─── Provided records

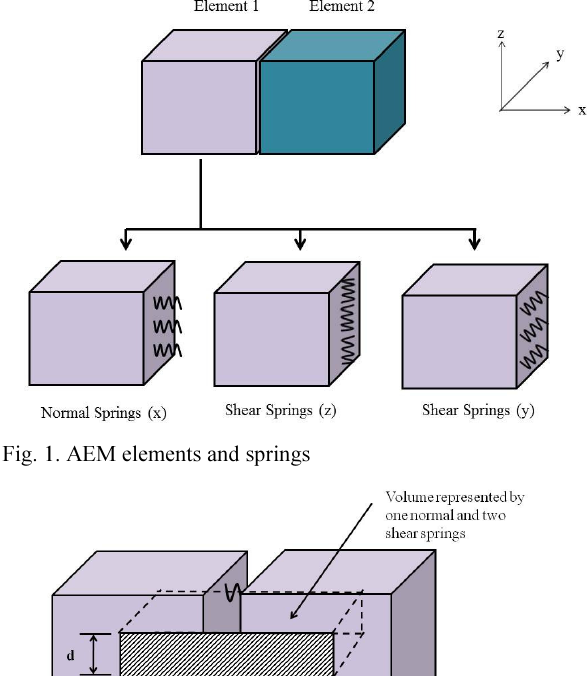
Fig. 2. Connection of two elements in the AEM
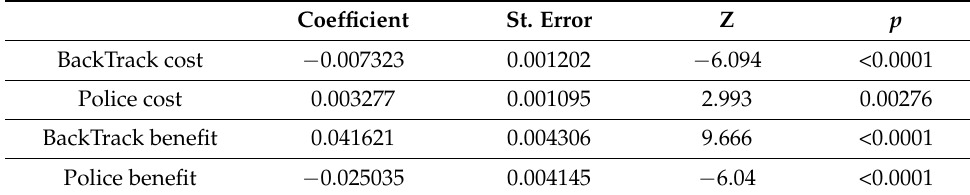
Table 3. Statistical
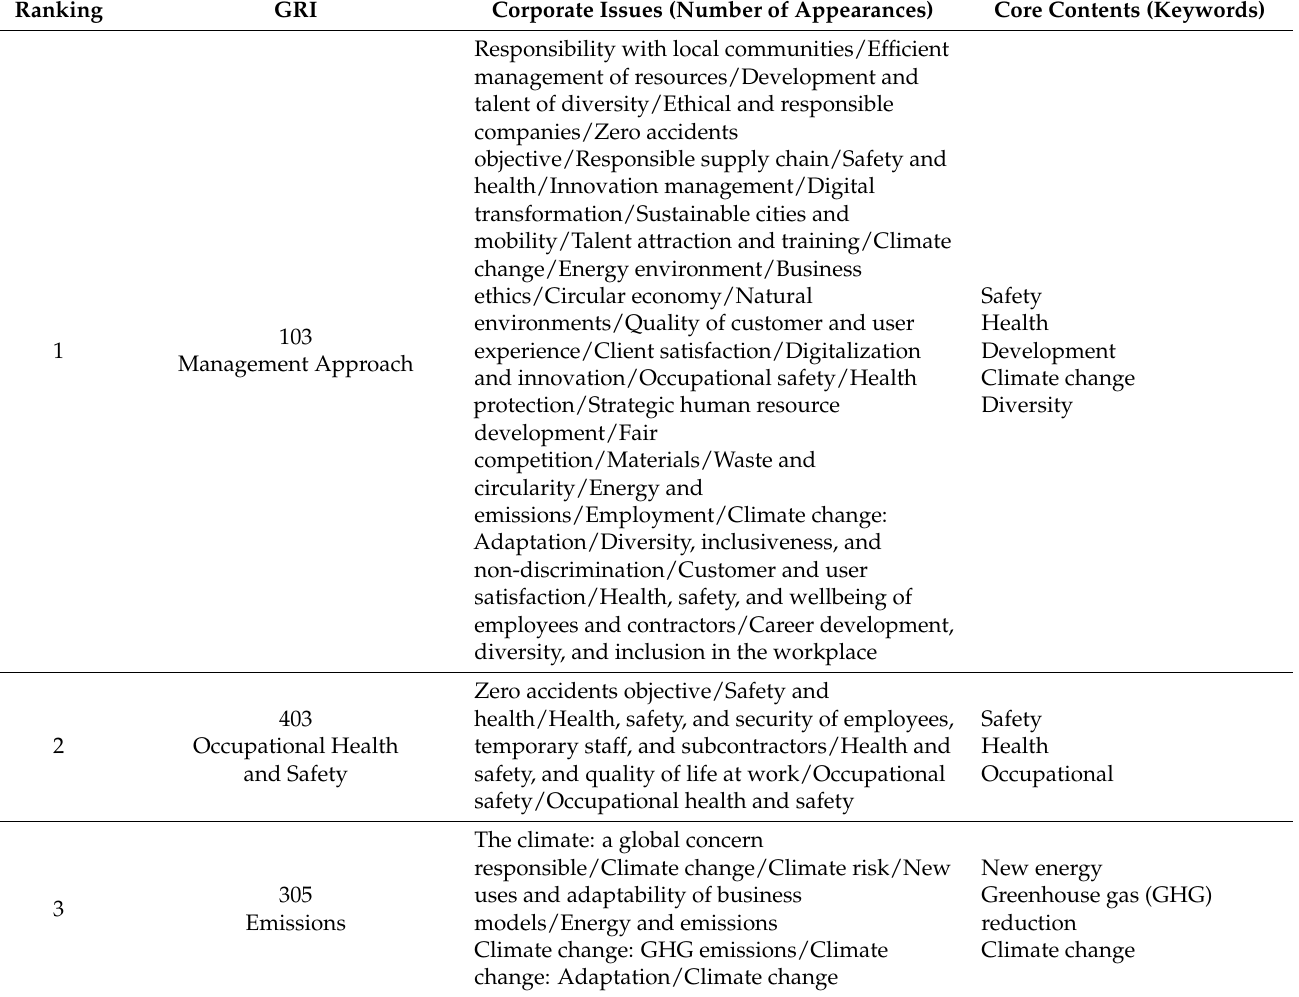
Table 11. Detailed issues and derivation of keywords from issues corresponding to the top 5 GRI codes among global construction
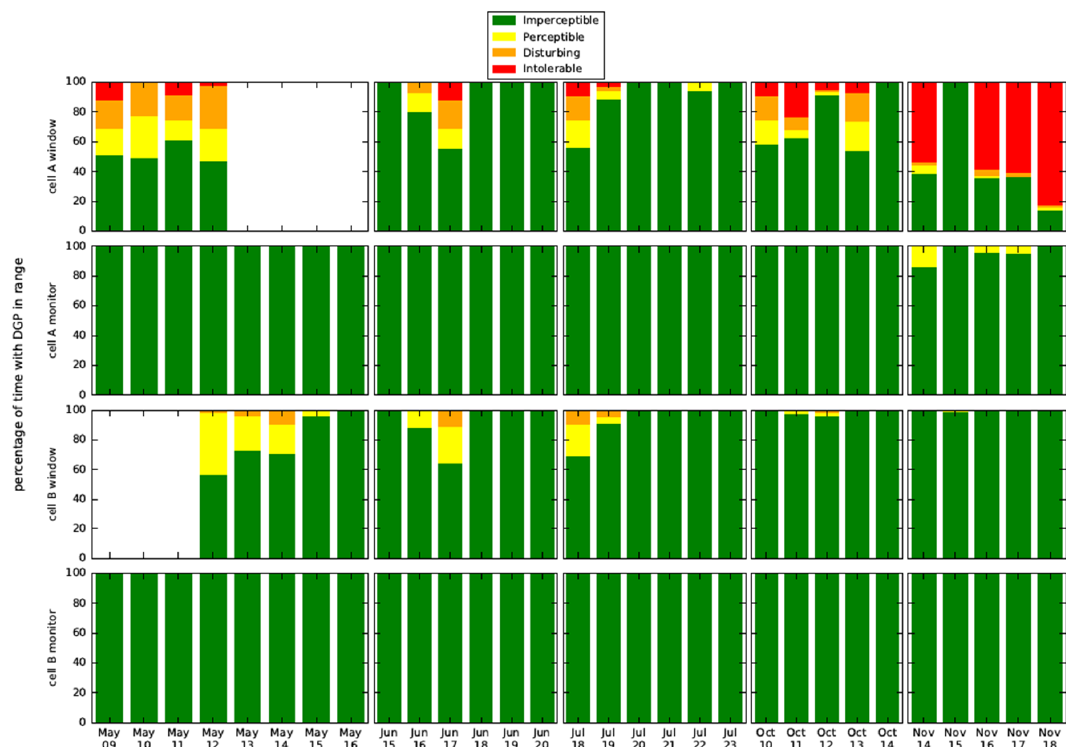
Figure 4. The daily fraction of time spent in each daylight glare probability (DGP) class (imperceptible ( < 0.35), perceptible (0.35–0.39), disturbing (0.40–0.45), and intolerable ( > 0.45)) is illustrated, with days lacking data shown in white. Day-to-day comparisons of the baseline cell (A) and retrofit cell (B), particularly for the view location facing the window, show improved glare performance for the retrofit cell. DGP classes are further described in Footnote 2.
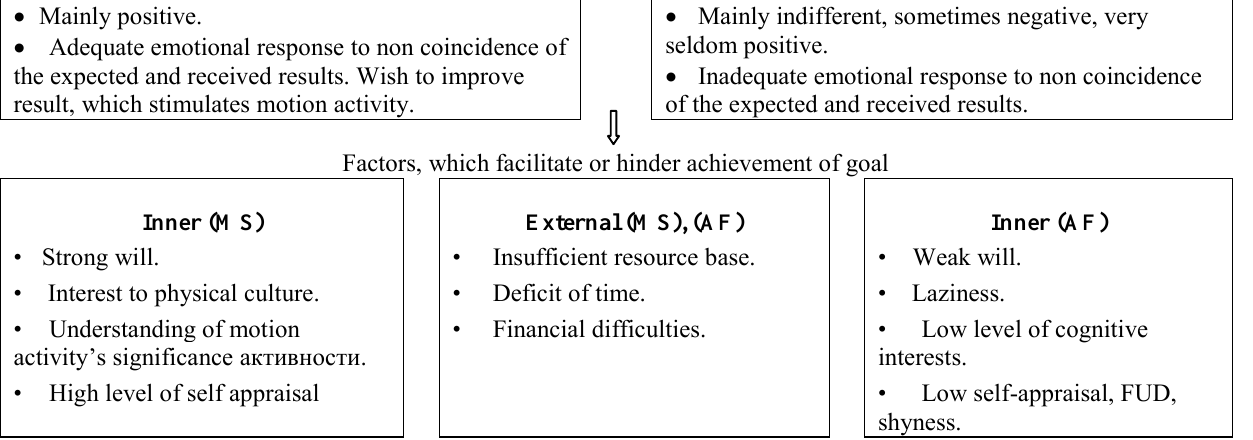
Fig.1. Schema of purposeful motion activity of students with motivation for success and students, avoiding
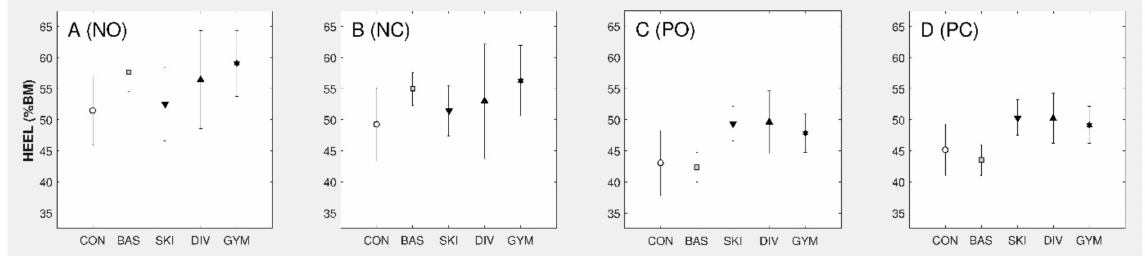
Figure 4. Anterior-posterior load distribution (HEEL) for different sports in positions in positions NO ( A ), NC ( B ), PO ( C ), and PC ( D ). CON—recreational athletes, BAS—Basketball, SKI—Ski Jumping, DIV—Diving, GYM—Gymnastics. Values are given as mean and standard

──────

• **Problem statement**: Please return the records above exactly as written, dropping every picture.

• **Solution to this exercise**:
Fig. 2. Connection of two elements in the AEM
Table 3. Statistical
Table 11. Detailed issues and derivation of keywords from issues corresponding to the top 5 GRI codes among global construction
Figure 4. The daily fraction of time spent in each daylight glare probability (DGP) class (imperceptible ( < 0.35), perceptible (0.35–0.39), disturbing (0.40–0.45), and intolerable ( > 0.45)) is illustrated, with days lacking data shown in white. Day-to-day comparisons of the baseline cell (A) and retrofit cell (B), particularly for the view location facing the window, show improved glare performance for the retrofit cell. DGP classes are further described in Footnote 2.
Fig.1. Schema of purposeful motion activity of students with motivation for success and students, avoiding
Figure 4. Anterior-posterior load distribution (HEEL) for different sports in positions in positions NO ( A ), NC ( B ), PO ( C ), and PC ( D ). CON—recreational athletes, BAS—Basketball, SKI—Ski Jumping, DIV—Diving, GYM—Gymnastics. Values are given as mean and standard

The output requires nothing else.